Macbeth, Allan



Organist, composer and teacher; son of Norman Macbeth, the painter. Was born in Greenock, Scotland. His early years were passed in Edinburgh, whither his family had moved soon after his birth; but in 1870 he went to Germany where his musical impulses were aroused during the course of his general education. He returned to Edinburgh to study music under the best masters that city could offer, then went to Leipsic, where he studied in the Conservatory under Richter in theory, Wenzl in piano and Jadassohn in composition. He returned to Edinburgh in 1879, but after a year there went to Glasgow, where for seven years he conducted the Glasgow Choral Union. He has held various appointments as organist and conductor, and at Woodside Parish Church, Glasgow, he organized the first boychoir in Scotland. During nine years at St. George's-in-the-Fields Parish Church he developed the music to an unusual degree. His most important service to music has been, probably, in connection with the Glasgow Athenaeum School of Music of which he was principal from 1890 to 1902 and the Glasgow College of Music which he formed in 1902. In these schools he has given particular attention to the study of opera, and for the last fourteen years has presented annually an operatic masterpiece, usually of the French Comic Opera School. Although the greater part of Mr.
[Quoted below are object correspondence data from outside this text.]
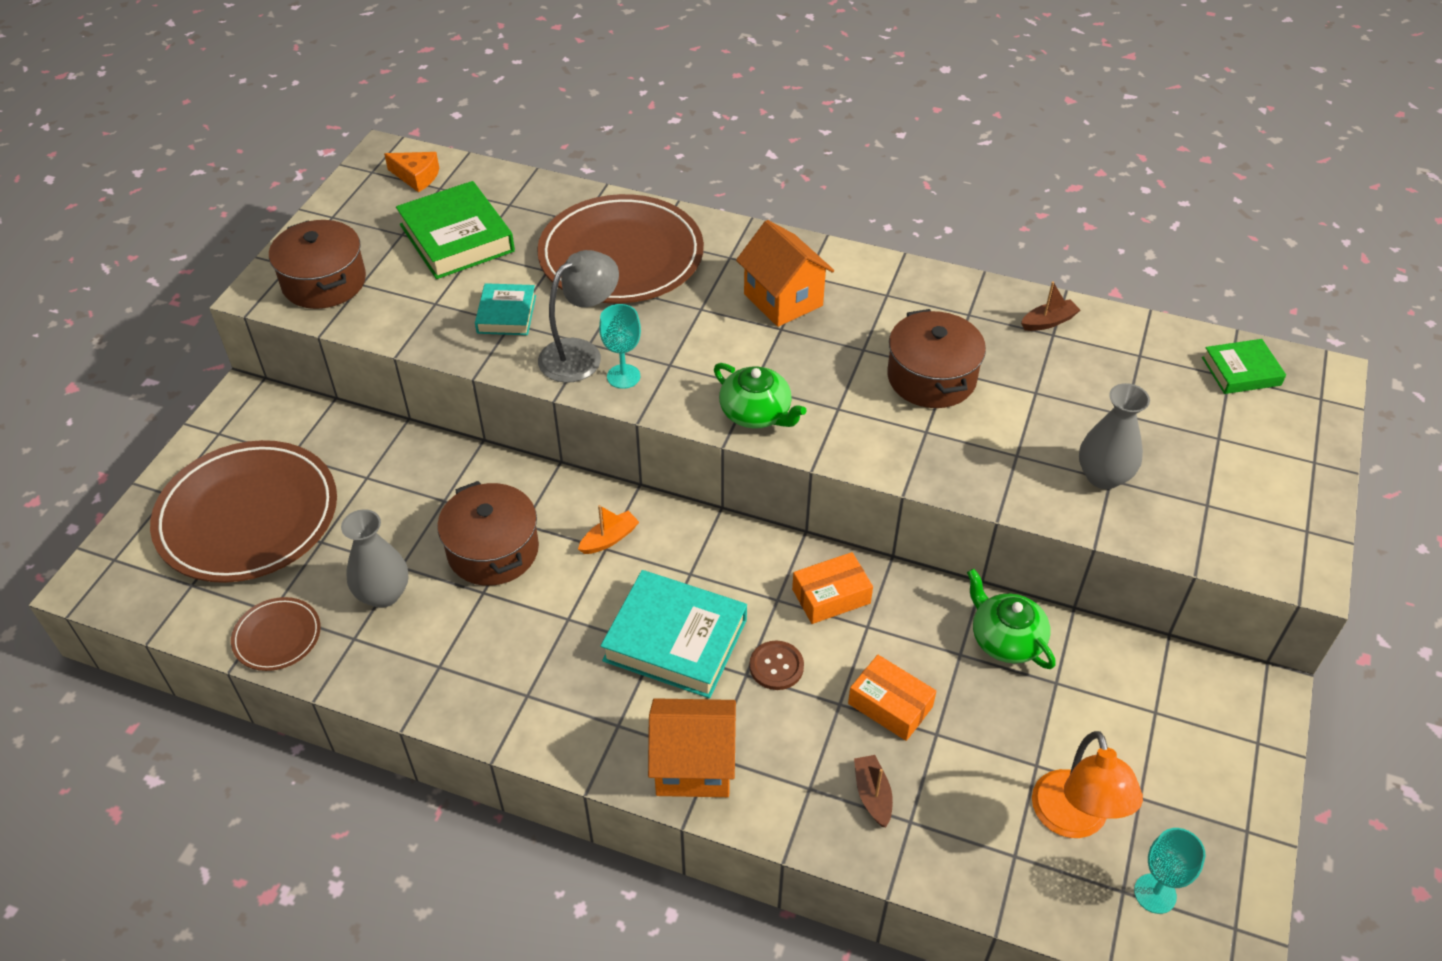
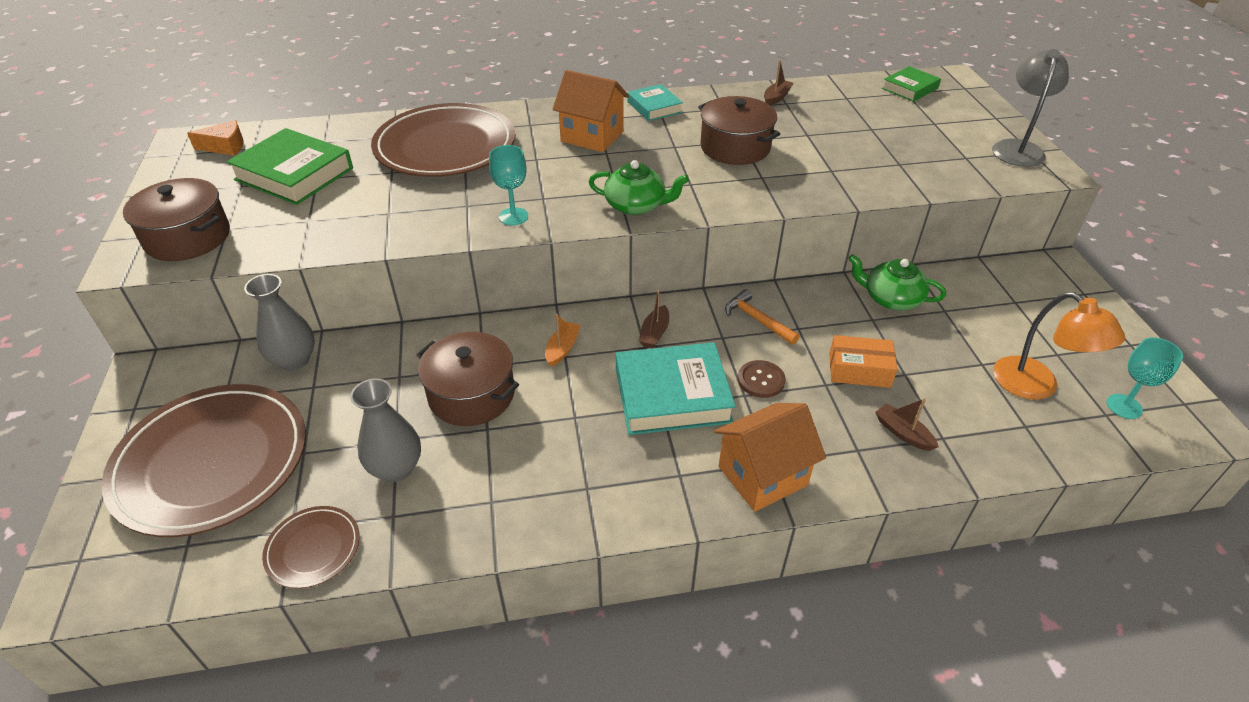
camera: 30 degrees left, 5 degrees down
turquoise book [475,283,536,335] -> turquoise book moved to [627,84,683,121]
grey lamp [538,250,619,383] -> grey lamp moved to [992,49,1069,167]
orange box [792,552,873,624] -> orange hammer [725,289,800,345]
grey vase [1079,383,1150,489] -> grey vase moved to [244,274,315,371]
none -> brown boat [639,290,669,348]

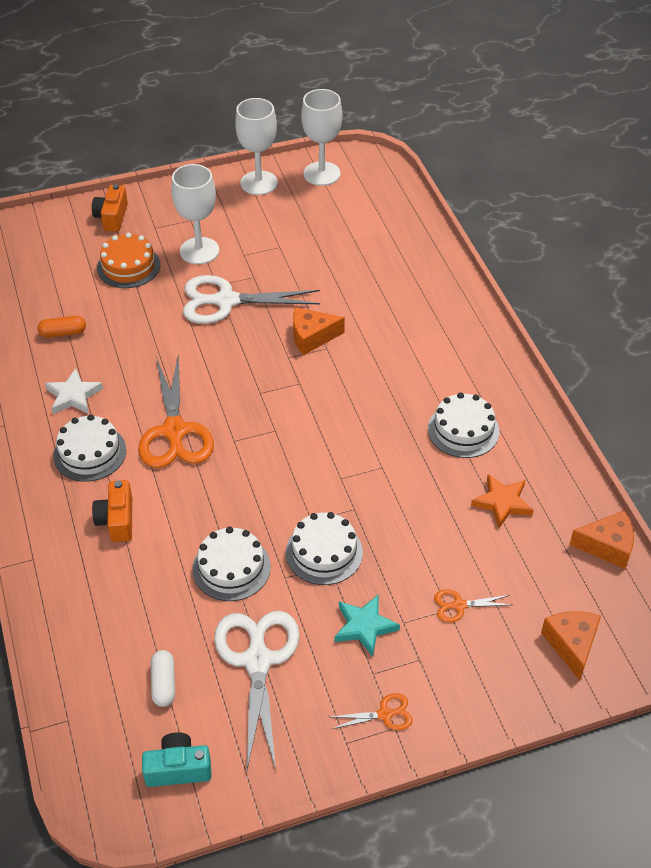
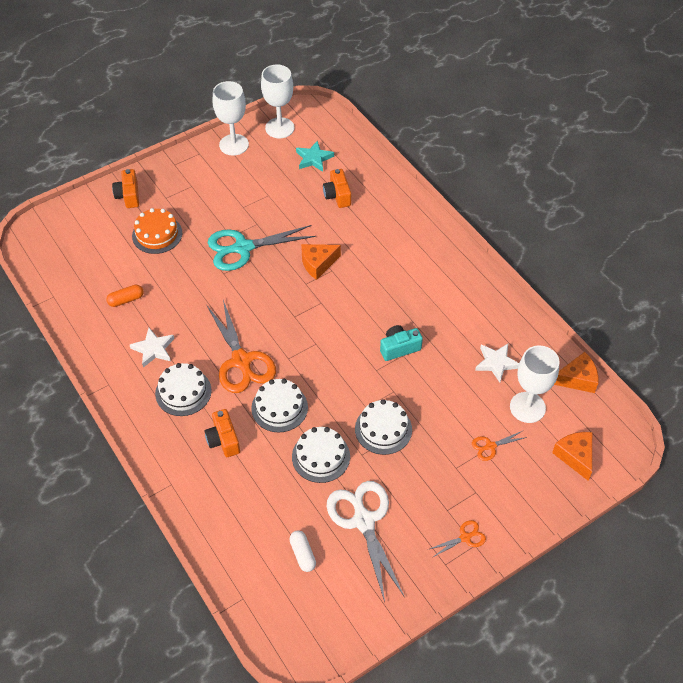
camera: 15 degrees left, 5 degrees up
turquoise camera [142,732,212,787] -> turquoise camera moved to [380,325,423,361]
white goblet [171,164,219,264] -> white goblet moved to [510,346,560,423]
white scissors [183,275,320,324] -> turquoise scissors [208,225,316,271]
turquoise star [335,594,400,657] -> turquoise star moved to [296,140,334,172]
white cake [428,392,499,458] -> white cake moved to [251,379,308,433]
orange star [471,474,534,528] -> white star [475,344,519,383]
none -> orange camera [323,169,351,208]

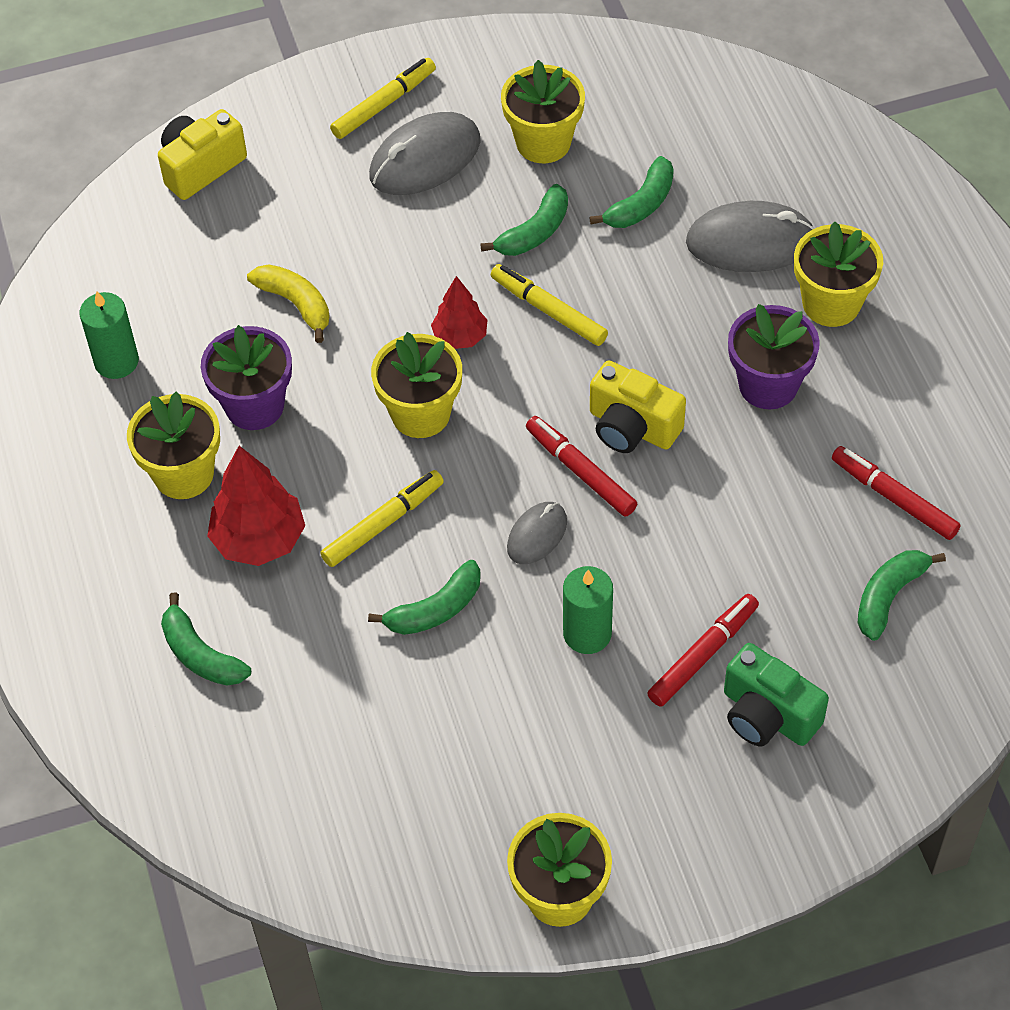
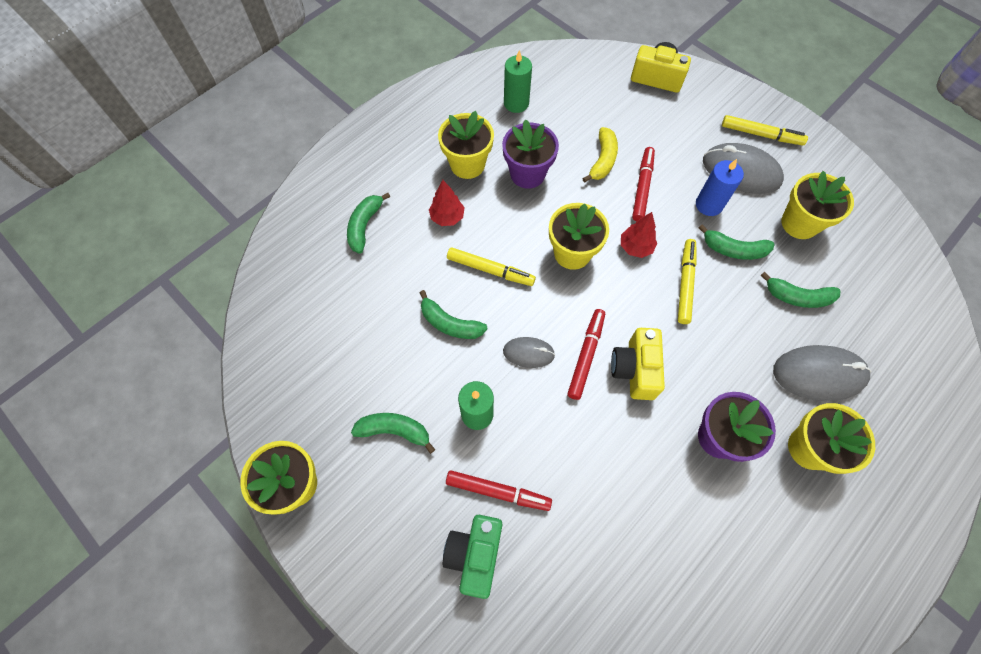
camera: 60 degrees right, 10 degrees up
red tree [207,446,305,566] -> red tree [429,180,465,226], size x0.62
grey mouse [686,201,814,272] -> grey mouse turned 60 degrees counterclockwise [773,345,871,401]
red marker [832,446,961,540] -> red marker moved to [632,147,655,221]
green banana [858,550,946,641] -> green banana moved to [351,413,435,454]
none -> blue candle [696,159,744,216]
Macbeth's time has been taken up by teaching, he has composed a number of pieces, among them Forgetme-not, an intermezzo for string orchestra; The Land of Glory, a cantata which won the prize of the Glasgow Society of Music in 1890; incidental music to the drama, Bruce, Lord of the Isles; In Memoriam, for orchestra; Silver Bells; Jubilee chorus; Intermezzo for strings; Serenata Danze; Pizzicate and Ballet for orchestra; string trios; piano trios; suite for violoncello and piano; piano-music and songs.